Now, psychologists are suggesting that this trend for ‘me-time’ could be damaging our health – and not in the way you’d expect.  It’s part of a phenomenon called the ‘comfort trap’ which The Sunday Times journalist Fleur Britten wrote about recently.  The argument goes that self-care is encouraging people to shy away from uncomfortable situations – our instinct for physical safety has extended to emotional safety.  How many of us have chosen the familiarity of a night at home rather than attending a party where we might have to mingle with people we don’t like?

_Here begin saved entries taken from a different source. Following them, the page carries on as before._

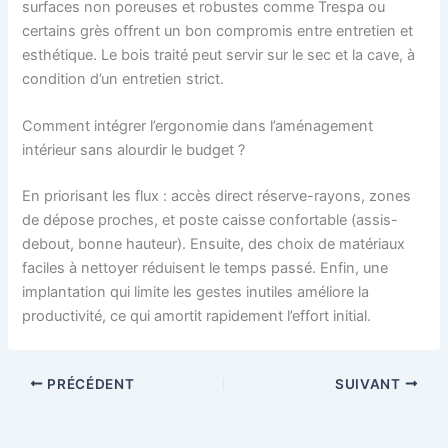
surfaces non poreuses et robustes comme Trespa ou
certains grès offrent un bon compromis entre entretien et
esthétique. Le bois traité peut servir sur le sec et la cave, à
condition d’un entretien strict.
Comment intégrer l’ergonomie dans l’aménagement
intérieur sans alourdir le budget ?
En priorisant les flux : accès direct réserve-rayons, zones
de dépose proches, et poste caisse confortable (assis-
debout, bonne hauteur). Ensuite, des choix de matériaux
faciles à nettoyer réduisent le temps passé. Enfin, une
implantation qui limite les gestes inutiles améliore la
productivité, ce qui amortit rapidement l’effort initial.
PRÉCÉDENT
SUIVANT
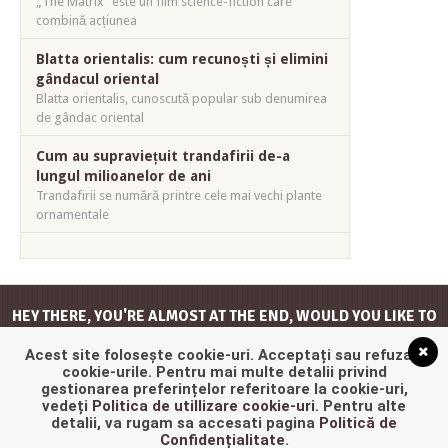
„The Matrix” este un film science-fiction care
combină acțiunea
Blatta orientalis: cum recunoști și elimini
gândacul oriental
Blatta orientalis, cunoscută popular sub denumirea
de gândac oriental
Cum au supraviețuit trandafirii de-a
lungul milioanelor de ani
Trandafirii se numără printre cele mai vechi plante
ornamentale
HEY THERE, YOU'RE ALMOST AT THE END, WOULD YOU LIKE TO
GO
BACK TO THE TOP
?
Acest site folosește cookie-uri. Acceptați sau refuzați
cookie-urile. Pentru mai multe detalii privind
gestionarea preferințelor referitoare la cookie-uri,
vedeți
Politica de utillizare cookie-uri
. Pentru alte
detalii, va rugam sa accesati pagina
Politică de
Confidențialitate
.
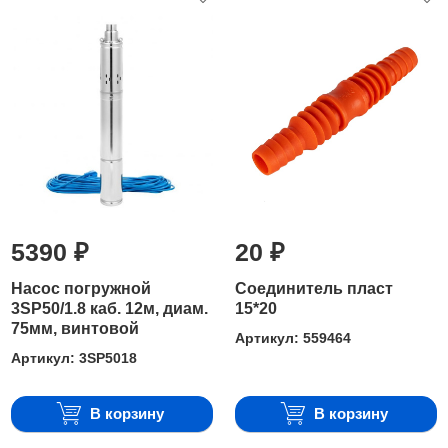
5390 ₽
20 ₽
Насос погружной
Соединитель пласт
3SP50/1.8 каб. 12м, диам.
15*20
75мм, винтовой
Артикул: 559464
Артикул: 3SP5018
В корзину
В корзину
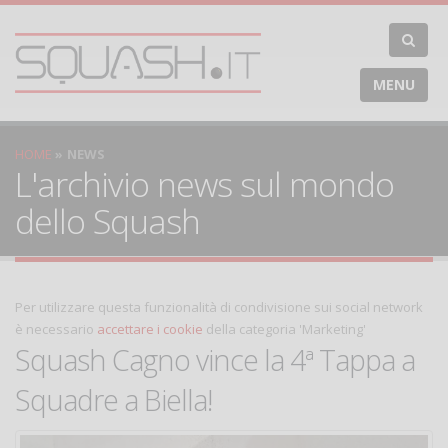
MENU
HOME
NEWS
L'archivio news sul mondo
dello Squash
Per utilizzare questa funzionalità di condivisione sui social network
è necessario
accettare i cookie
della categoria 'Marketing'
Squash Cagno vince la 4ª Tappa a
Squadre a Biella!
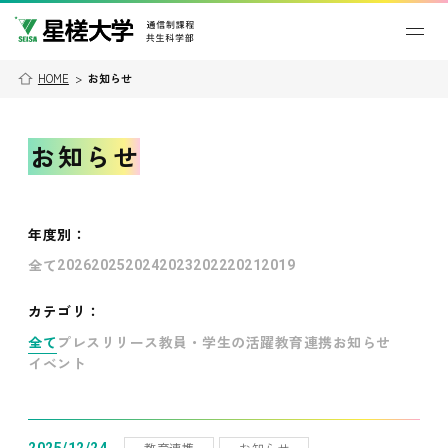
HOME
>
お知らせ
お知らせ
年度別
：
全て
2026
2025
2024
2023
2022
2021
2019
カテゴリ：
全て
プレスリリース
教員・学生の活躍
教育連携
お知らせ
イベント
教育連携
お知らせ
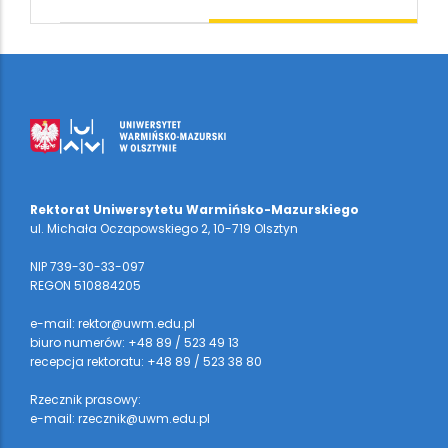
Rektorat Uniwersytetu Warmińsko-Mazurskiego
ul. Michała Oczapowskiego 2, 10-719 Olsztyn
NIP 739-30-33-097
REGON 510884205
e-mail: rektor@uwm.edu.pl
biuro numerów: +48 89 / 523 49 13
recepcja rektoratu: +48 89 / 523 38 80
Rzecznik prasowy:
e-mail: rzecznik@uwm.edu.pl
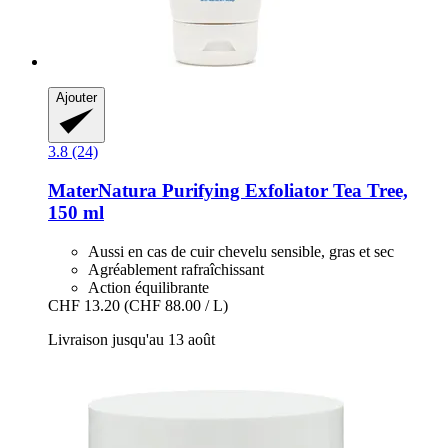
Ajouter
3.8 (24)
MaterNatura
Purifying Exfoliator Tea Tree,
150 ml
Aussi en cas de cuir chevelu sensible, gras et sec
Agréablement rafraîchissant
Action équilibrante
CHF 13.20
(CHF 88.00 / L)
Livraison jusqu'au 13 août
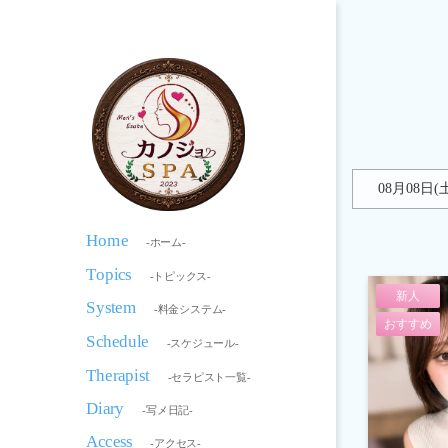
08月08日(
Home
-ホーム-
Topics
-トピックス-
新人
System
-料金システム-
おすすめ
Schedule
-スケジュール-
Therapist
-セラピスト一覧-
Diary
-写メ日記-
Access
-アクセス-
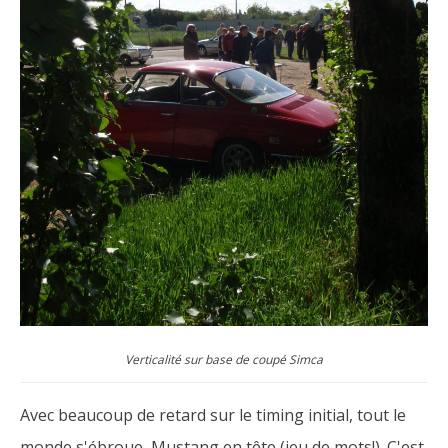
Verticalité sur base de coupé Simca
Avec beaucoup de retard sur le timing initial, tout le
monde s'ébroue, Mustang en tête (jeu de mots!). C'est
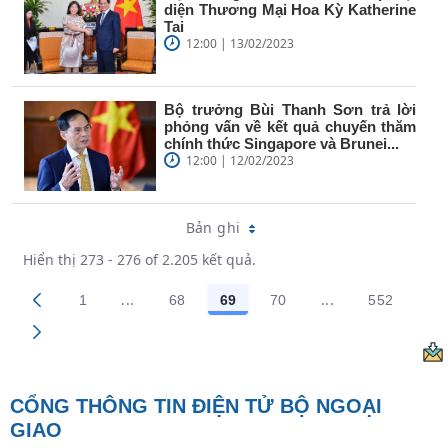
diện Thương Mại Hoa Kỳ Katherine
Tai
12:00 | 13/02/2023
Bộ trưởng Bùi Thanh Sơn trả lời
phỏng vấn về kết quả chuyến thăm
chính thức Singapore và Brunei...
12:00 | 12/02/2023
Bản ghi
Hiển thị 273 - 276 of 2.205 kết quả.
...
...
1
68
69
70
552
Trang trung gian Use TAB to navigate.
Trang trung gian
Các trang trên cổng
Các trang trên cổng
Các trang trên cổng
Các trang trên cổng
Các trang
CỔNG THÔNG TIN ĐIỆN TỬ BỘ NGOẠI
GIAO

Discomfort, however, has an important role to play in our self-development.  By practising socially, we are better prepared for the lows that life throws at us.  Whether it’s a work project that sees us paired with a colleague we don’t know or Christmas with the in-laws, we all need to be ready to deal with awkward conversations and, potentially, conflict.

Social cocooning reinforces echo chambers.  This is dangerous, risking extreme opinions and our own assumptions going unchallenged.  Engaging with those who hold different points of view is critical for healthy debate, helping people to understand each other at a time when our society is increasingly divided.  From a corporate perspective, the exchanging of views is what drives innovation, questioning the upholding of tradition for tradition’s sake.

Apps like Polarize now offer friendly digital forums where people can discuss their opposing views – a contrast to social networks like Twitter where arguments can quickly escalate.  This is well intentioned but it is also disappointing that we need digital tools to enable a basic social skill – conversation.  As my colleague recently wrote, this is in danger of becoming a lost art.

We should try to venture out of our comfort zones in the real world too.  That might mean going to the BBQ that you really don’t fancy at the weekend, or getting on and writing an opinion piece to air your views on a burning industry issue.  If we want to progress then we need to be challenged and challenging.  We won’t always like what we hear, but that’s the point.